What is gaslighting?
The term is used to describe a form of emotional abuse where one person is slowly manipulated into thinking they’re going mad by their partner. Sometimes the gaslighter might question how their victim remembers certain events, or pretend they don’t understand what their victim is talking about when they express their fears. Perfectly rational worries expressed by the victim are often dismissed as crazy, stupid or oversensitive. The idea is that the abuser makes their victim question their own judgement, reducing their self-esteem and making them dependent on them.
The National Domestic Violence hotline categorises gaslighting as:
Withholding: The abusive partner pretends not to understand or refuses to listen. “I don’t want to hear this again,” or “You’re trying to confuse me.”
Countering: The abusive partner questions the victim’s memory of events, even when the victim can recall the details accurately. “You’re wrong, you never remember things correctly.”
Blocking/Diverting: The abusive partner changes the subject and/or questions the victim’s thoughts: “Is that another crazy idea you got from [friend/family member]?” or “You’re imagining things.”
Trivializing: The abusive partner makes the victim’s needs or feelings seem unimportant. “You’re going to get angry over a little thing like that?” or “You’re too sensitive.”
Forgetting/Denial: The abusive partner pretends to have forgotten what actually occurred or denies things like promises made to the victim. “I don’t know what you’re talking about,” or “You’re just making stuff up.”
Where does the term come from?
It originated from the 1938 play (and subsequent 1944 film adaptation) Gaslight, in which a husband gradually manipulates his wife into believing she’s lost her mind in order to steal her family fortune. Part of his abusive tactics include turning the gaslights in their home on and off repeatedly, so they appear to flicker – then convincing his wife she’s imagining it and must be losing her sanity.
Is this the first time gaslighting has made the headlines?
No, it’s not – the term was used earlier this year when Love Island contestant Adam Collard was accused by domestic abuse charity Women’s Aid of gaslighting fellow contestant Rosie Williams, with whom he was partnered. After Williams accused Collard of ignoring her in favour of a new female contestant, he suggested Williams was overreacting and that her jealousy had “pushed him away”.
At the time, the Chief Executive of Women’s Aid, Katie Ghose, released a statement about Collard’s behaviour: “On the latest series of Love Island, there are clear warning signs in Adam’s behaviour. In a relationship, a partner questioning your memory of events, trivialising your thoughts or feelings, and turning things around to blame you can be part of a pattern of gaslighting and emotional abuse.”
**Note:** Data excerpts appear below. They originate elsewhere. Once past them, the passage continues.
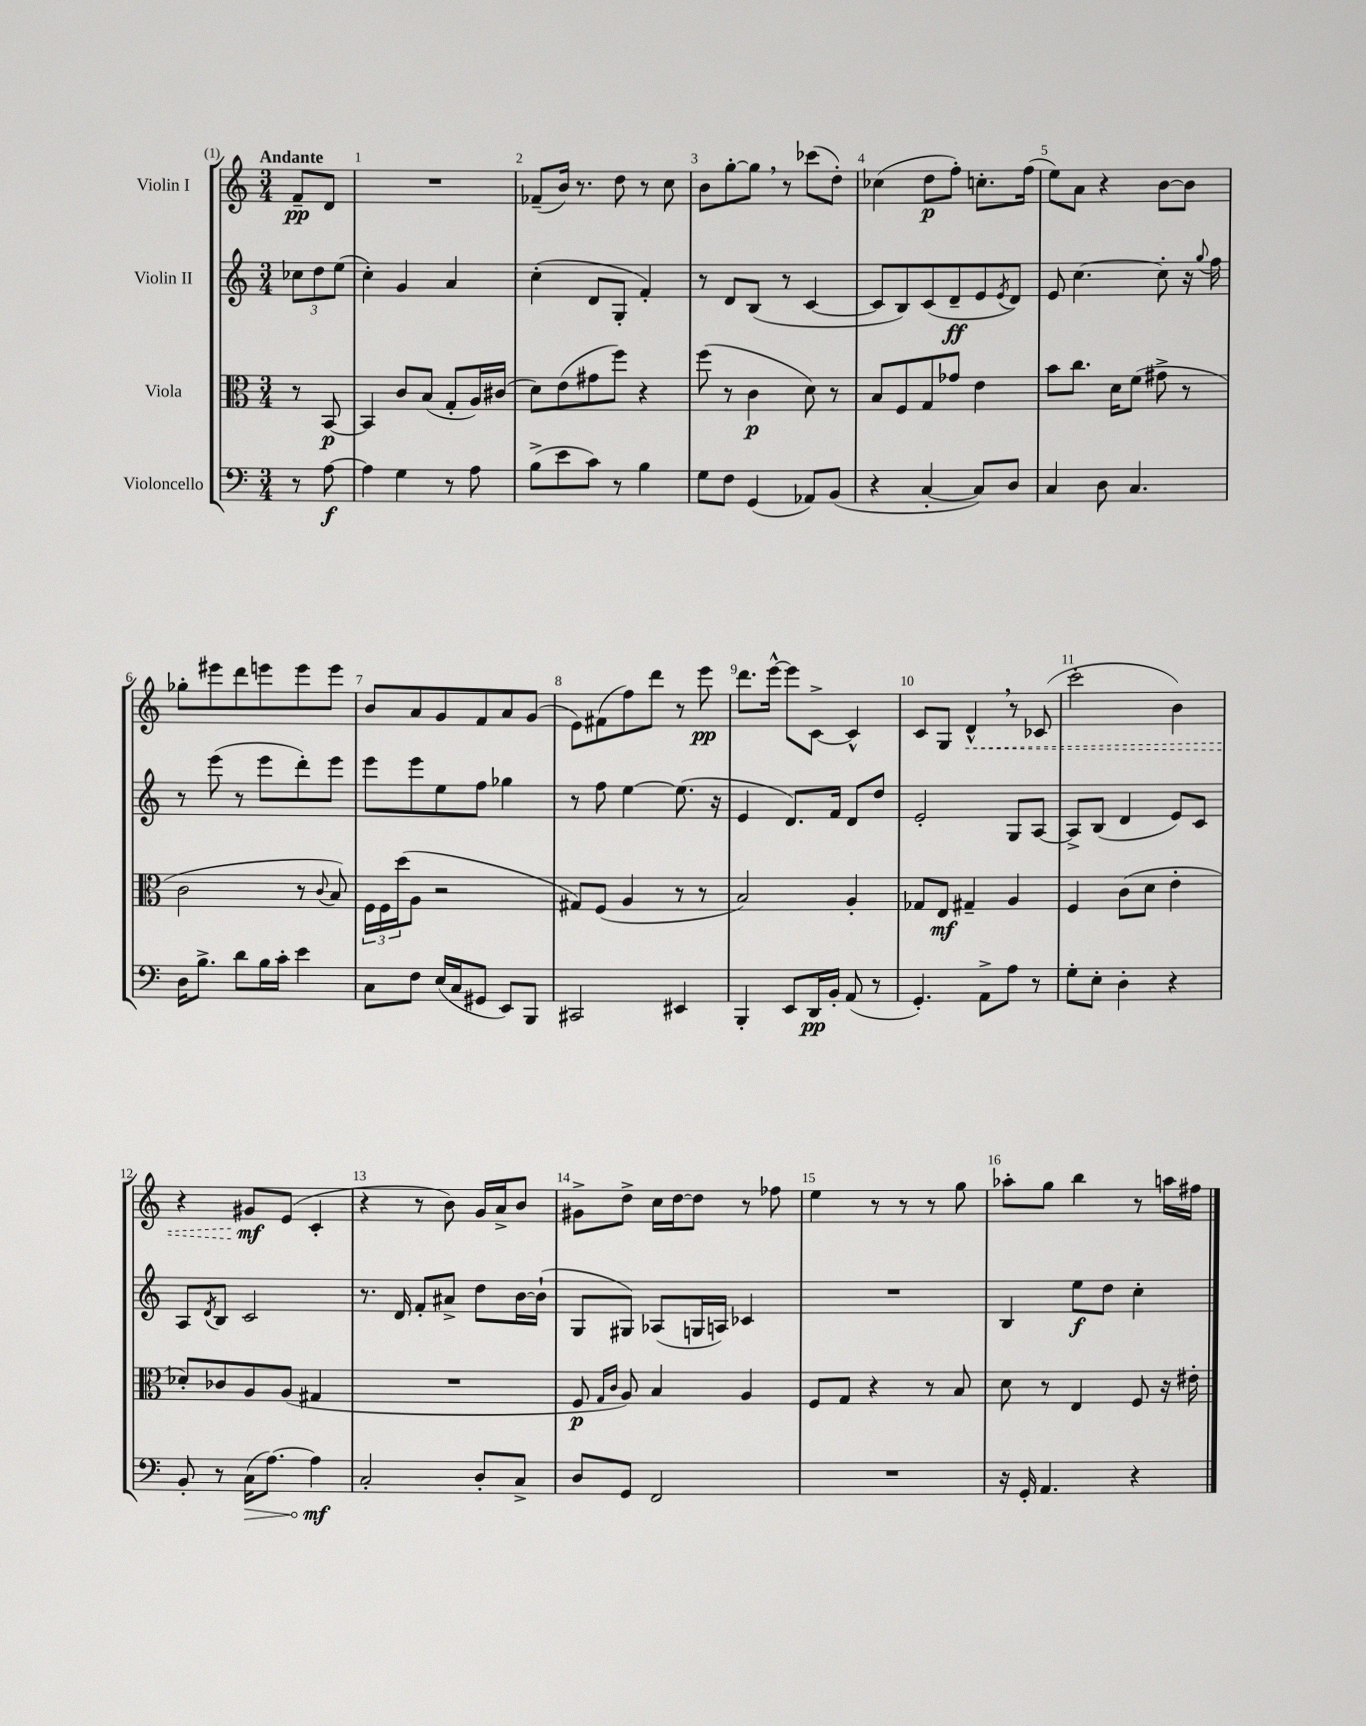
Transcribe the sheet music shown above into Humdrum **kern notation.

**kern	**dynam	**kern	**dynam	**kern	**dynam	**kern	**dynam
*part4	*part4	*part3	*part3	*part2	*part2	*part1	*part1
*staff4	*staff4	*staff3	*staff3	*staff2	*staff2	*staff1	*staff1
*I"Violoncello	*	*I"Viola	*	*I"Violin II	*	*I"Violin I	*
*clefF4	*	*clefC3	*	*clefG2	*	*clefG2	*
*k[]	*	*k[]	*	*k[]	*	*k[]	*
*M3/4	*	*M3/4	*	*M3/4	*	*M3/4	*
=	=	=	=	=	=	=	=
!	!	!	!	!	!	!LO:TX:a:B:t=Andante	!
8r	.	8r	.	12cc-X\L	.	8f~/L	pp
.	.	.	.	12dd\	.	.	.
[8A\	f	[8BB/	p	.	.	8d/J	.
.	.	.	.	(12ee\J	.	.	.
=1	=1	=1	=1	=1	=1	=1	=1
4A\]	.	4BB/]	.	4cc'\)	.	2.r	.
4G\	.	8c/L	.	4g/	.	.	.
.	.	(8B/J	.	.	.	.	.
8r	.	8G'/L	.	4a/	.	.	.
8A\	.	16A/L)	.	.	.	.	.
.	.	(16c#X/JJ	.	.	.	.	.
=2	=2	=2	=2	=2	=2	=2	=2
(8B^\L	.	8d\L)	.	(4cc'\	.	(8f-X~/L	.
8e\	.	(8e\	.	.	.	16b/Jk)	.
.	.	.	.	.	.	8.r	.
8c\J)	.	8g#X\	.	8d/L	.	.	.
8r	.	8ff\J)	.	8G'/J	.	8dd\	.
4B\	.	4r	.	4f'/)	.	8r	.
.	.	.	.	.	.	8cc\	.
=3	=3	=3	=3	=3	=3	=3	=3
8G\L	.	(8ff\	.	8r	.	8b\L	.
8F\J	.	8r	.	8d/L	.	[8gg'\	.
(4GG/	.	4c\	p	(8B/J	.	8gg,\J]	.
.	.	.	.	8r	.	8r	.
8AA-X/L)	.	8d\)	.	[4c/	.	(8ccc-X\L	.
(8BB/J	.	8r	.	.	.	8dd'\J)	.
=4	=4	=4	=4	=4	=4	=4	=4
4r	.	8B/L	.	8c/L]	.	(4cc-X\	.
.	.	8F/	.	8B/)	.	.	.
[4C'/	.	8G/	.	(8c/	.	8dd\L	p
.	.	8g-X/J	.	8d~/	ff	8ff'\J)	.
8C/L])	.	4e\	.	8e/	.	8.ccn'\L	.
.	.	.	.	8qe/	.	.	.
8D/J	.	.	.	8d/J)	.	.	.
.	.	.	.	.	.	(16ff\Jk	.
=5	=5	=5	=5	=5	=5	=5	=5
4C/	.	8b\L	.	8e/	.	8ee\L)	.
.	.	8.cc\J	.	[4.cc\	.	8a\J	.
8D\	.	.	.	.	.	4r	.
.	.	16d\KL	.	.	.	.	.
4.C/	.	(8f\J	.	.	.	.	.
.	.	8g#X^\	.	8cc'\]	.	[8b\L	.
.	.	8r	.	16r	.	8b\J]	.
.	.	.	.	8qqgg/	.	.	.
.	.	.	.	16ff\	.	.	.
!!LO:LB:g=z
=6	=6	=6	=6	=6	=6	=6	=6
16D\KL	.	2c\	.	8r	.	8gg-X'\L	.
8.B^\J	.	.	.	.	.	.	.
.	.	.	.	(8eee\	.	8eee#X\	.
8d\L	.	.	.	8r	.	8ddd\	.
16B\L	.	.	.	8eee\L	.	8eeen\	.
16c'\JJ	.	.	.	.	.	.	.
4e\	.	8r	.	8ddd'\)	.	8eee\	.
.	.	8qqc/	.	.	.	.	.
.	.	8B/)	.	8eee\J	.	8eee\J	.
=7	=7	=7	=7	=7	=7	=7	=7
8C\L	.	24F\LL	.	8eee\L	.	8b/L	.
.	.	24F\	.	.	.	.	.
.	.	(24dd\J	.	.	.	.	.
8F\J	.	8A\J	.	8eee\	.	8a/	.
(16E/LL	.	2r	.	8ee\	.	8g/	.
16C/J	.	.	.	.	.	.	.
8GG#X/J	.	.	.	8ff\J	.	8f/	.
8EE/L)	.	.	.	4gg-X\	.	8a/	.
8BBB/J	.	.	.	.	.	(8g/J	.
=8	=8	=8	=8	=8	=8	=8	=8
2CC#X/	.	8G#X/L)	.	8r	.	8e\L)	.
.	.	(8F/J	.	8ff\	.	(8f#X\	.
.	.	4A/	.	[4ee\	.	8ff\)	.
.	.	.	.	.	.	8ddd\J	.
4EE#X/	.	8r	.	(8.ee\]	.	8r	.
.	.	8r	.	.	.	8eee\	pp
.	.	.	.	16r	.	.	.
=9	=9	=9	=9	=9	=9	=9	=9
4BBB'/	.	2B/)	.	4e/	.	8.ddd\L	.
.	.	.	.	.	.	[16eee^^\Jk	.
8EE/L	.	.	.	8.d/L)	.	8eee\L]	.
16DD/L	pp	.	.	.	.	[8c^\J	.
16BB'/JJ	.	.	.	16f/Jk	.	.	.
(8AA/	.	4A'/	.	8d/L	.	4c^^/]	.
8r	.	.	.	8dd/J	.	.	.
=10	=10	=10	=10	=10	=10	=10	=10
4.GG'/)	.	8G-X/L	.	2e'/	.	8c/L	.
.	.	8E/J	mf	.	.	8G/J	.
!	!	!	!	!	!	!	!LO:HP:b
.	.	4G#X~/	.	.	.	4d^^,/	<
8AA^\L	.	.	.	.	.	.	.
8A\J	.	4A/	.	8G/L	.	8r	.
8r	.	.	.	[8A/J	.	(8c-X/	.
=11	=11	=11	=11	=11	=11	=11	=11
8G'\L	.	4F/	.	8A^/L]	.	2ccc'\	.
8E'\J	.	.	.	(8B/J	.	.	.
4D'\	.	(8c\L	.	4d/	.	.	.
.	.	8d\J	.	.	.	.	.
4r	.	4e'\	.	8e/L)	.	4b\)	.
.	.	.	.	8c/J	.	.	.
!!LO:LB:g=z
=12	=12	=12	=12	=12	=12	=12	=12
8BB'/	.	8d-X'/L)	.	8A/L	.	4r	.
.	.	.	.	8qd/	.	.	.
8r	.	8c-X/	.	8B/J	.	.	.
!	!LO:HP:b	!	!	!	!	!	!
(16C\KL	>	8A/	.	2c/	.	8g#X/L	mf
[8.A\J)	.	.	.	.	.	.	.
.	.	(8A/J	.	.	.	(8e/J	[
4A\]	mf	4G#X/	.	.	.	4c'/	.
.	]	.	.	.	.	.	.
=13	=13	=13	=13	=13	=13	=13	=13
2C'/	.	2.r	.	8.r	.	4r	.
.	.	.	.	16d/	.	.	.
.	.	.	.	8f'/L	.	8r	.
.	.	.	.	8a#X^/J	.	8b\)	.
8D'/L	.	.	.	8dd\L	.	16g/LL	.
.	.	.	.	.	.	16a^/J	.
8C^/J	.	.	.	[16b\L	.	8b/J	.
.	.	.	.	(16b`\JJ]	.	.	.
=14	=14	=14	=14	=14	=14	=14	=14
8D/L	.	8F/	p	8G/L	.	8g#X^\L	.
.	.	16qqG/LL	.	.	.	.	.
.	.	16qqc/JJ	.	.	.	.	.
8GG/J	.	8A/)	.	8G#X/J)	.	8dd^\J	.
2FF/	.	4B/	.	(8A-X/L	.	16cc\LL	.
.	.	.	.	.	.	[16dd\J	.
.	.	.	.	16Gn/L	.	8dd\J]	.
.	.	.	.	16An/JJ)	.	.	.
.	.	4A/	.	4c-X/	.	8r	.
.	.	.	.	.	.	8ff-X\	.
=15	=15	=15	=15	=15	=15	=15	=15
2.r	.	8F/L	.	2.r	.	4ee\	.
.	.	8G/J	.	.	.	.	.
.	.	4r	.	.	.	8r	.
.	.	.	.	.	.	8r	.
.	.	8r	.	.	.	8r	.
.	.	8B/	.	.	.	8gg\	.
=16	=16	=16	=16	=16	=16	=16	=16
16r	.	8d\	.	4B/	.	8aa-X'\L	.
16GG'/	.	.	.	.	.	.	.
4.AA/	.	8r	.	.	.	8gg\J	.
.	.	4E/	.	8ee\L	f	4bb\	.
.	.	.	.	8dd\J	.	.	.
4r	.	8F/	.	4cc'\	.	8r	.
.	.	16r	.	.	.	16aan\LL	.
.	.	16e#X'\	.	.	.	16ff#X\JJ	.
==	==	==	==	==	==	==	==
*-	*-	*-	*-	*-	*-	*-	*-
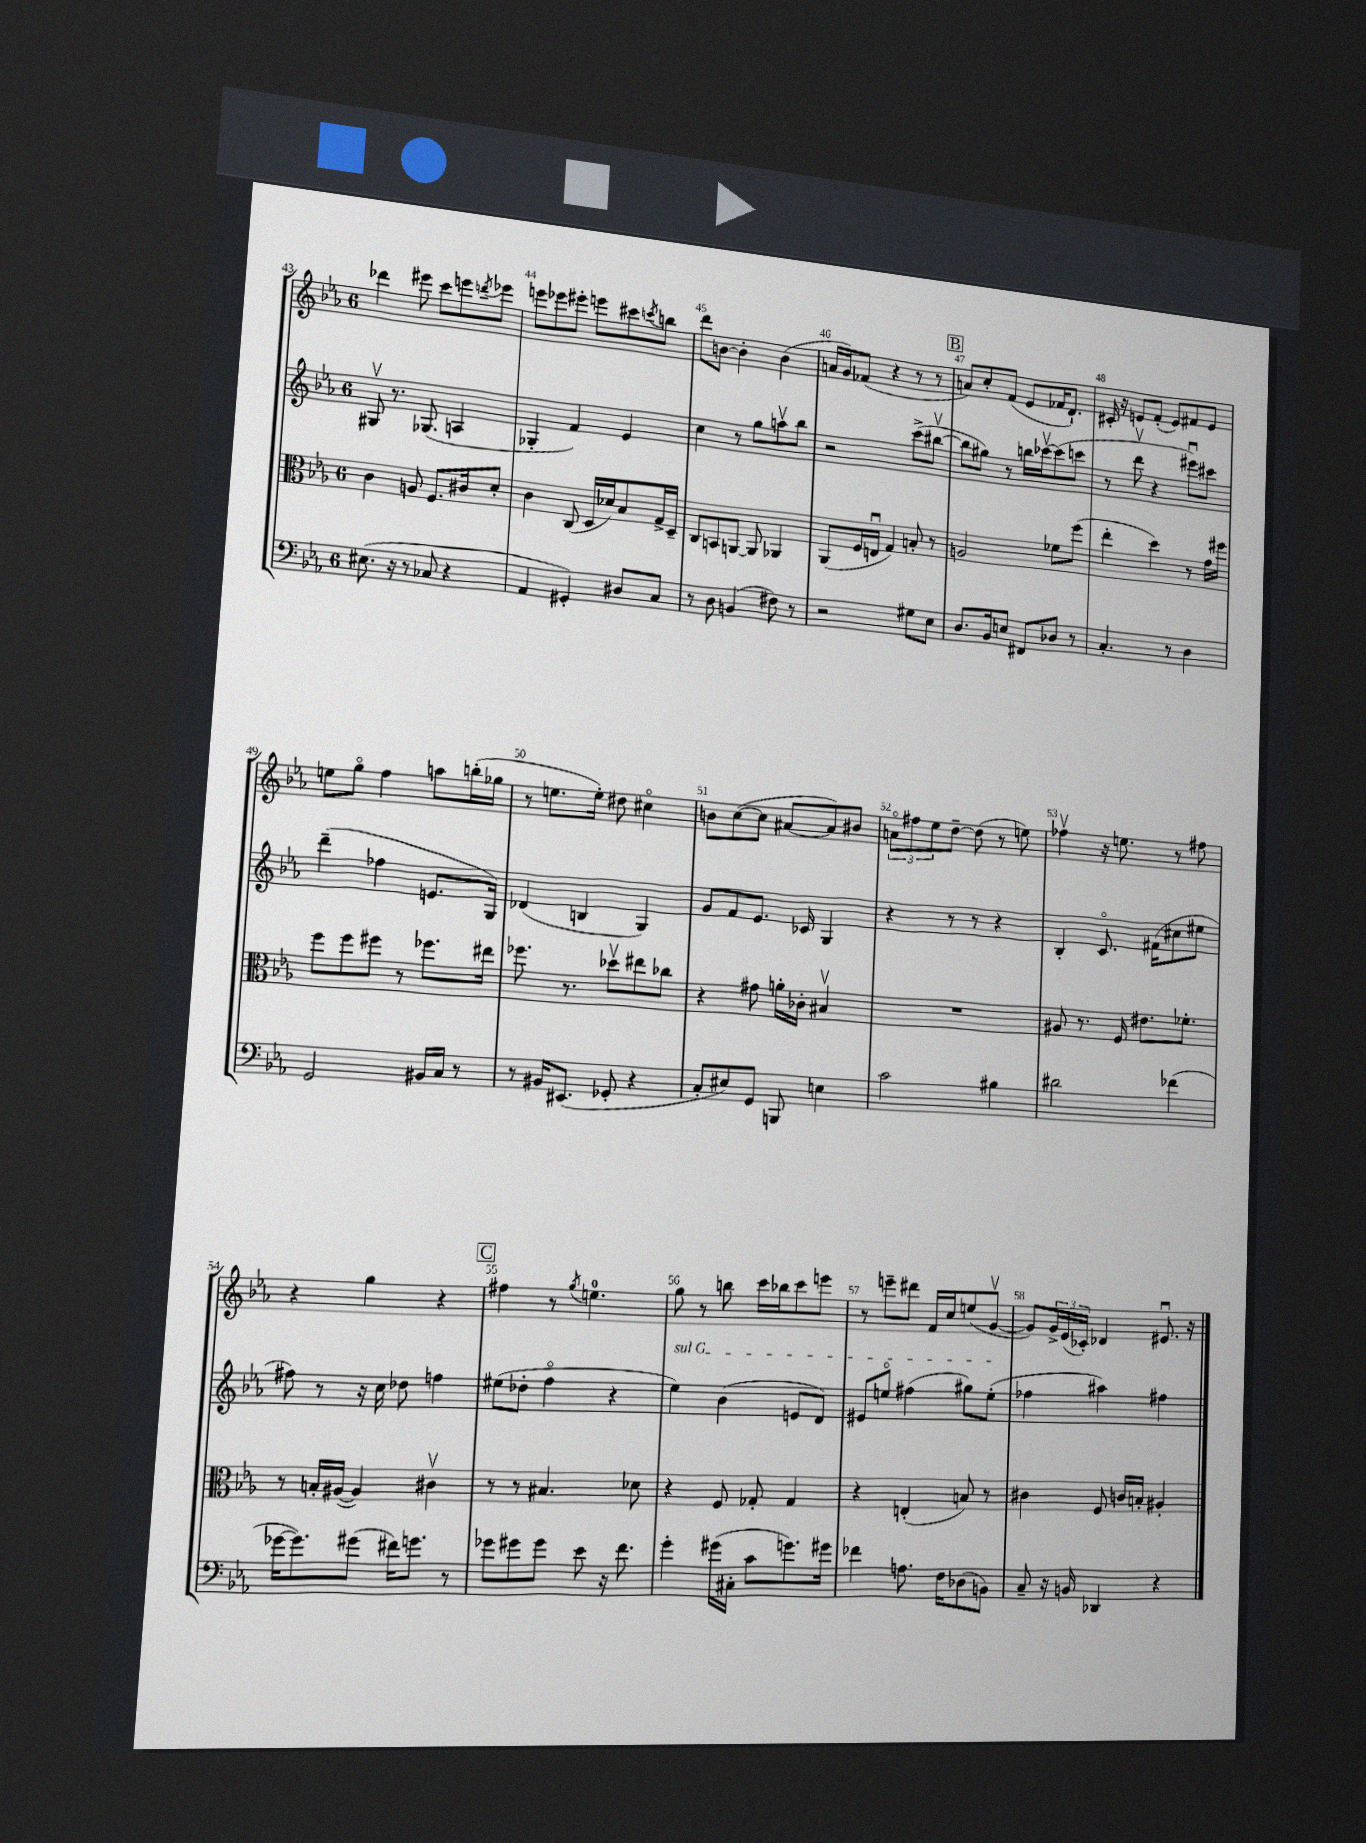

She continued: “Rosie called out Adam’s unacceptable behaviour on the show. We ask viewers to join her in recognising unhealthy behaviour in relationships and speaking out against all forms of domestic abuse – emotional as well as physical. It is only when we make a stand together against abuse in relationships that we will see attitudes change and an end to domestic abuse.”
As Women’s Aid state, gaslighting is rarely a one-time occurrence and is often part of a pattern of abuse. Reading Humphries’ statement, this appears to be the case with Walsh: “I was alone at home when Sean texted at 10pm saying the two of them were going for one innocent drink. We spoke and I told him, not for the first time, that his actions over the past three weeks had led me to believe something inappropriate was going on,” she wrote on Twitter. “He aggressively, and repeatedly, called me a psycho/nuts /mental. As he has done countless times throughout our relationship when I’ve questioned his inappropriate, hurtful behaviour.”
As the pictures of Walsh kissing his Strictly dance partner show, Humphries wasn’t wrong to question him. In light of the scandal, and despite the hurt, she said she now feels “free”, and no longer “worthless and trapped” in their relationship.
As she also stressed, if you feel as though you’re being gaslighted, it’s important to do something about it: “Believe in yourself and your instinct. It’s more than lying. It’s controlling.”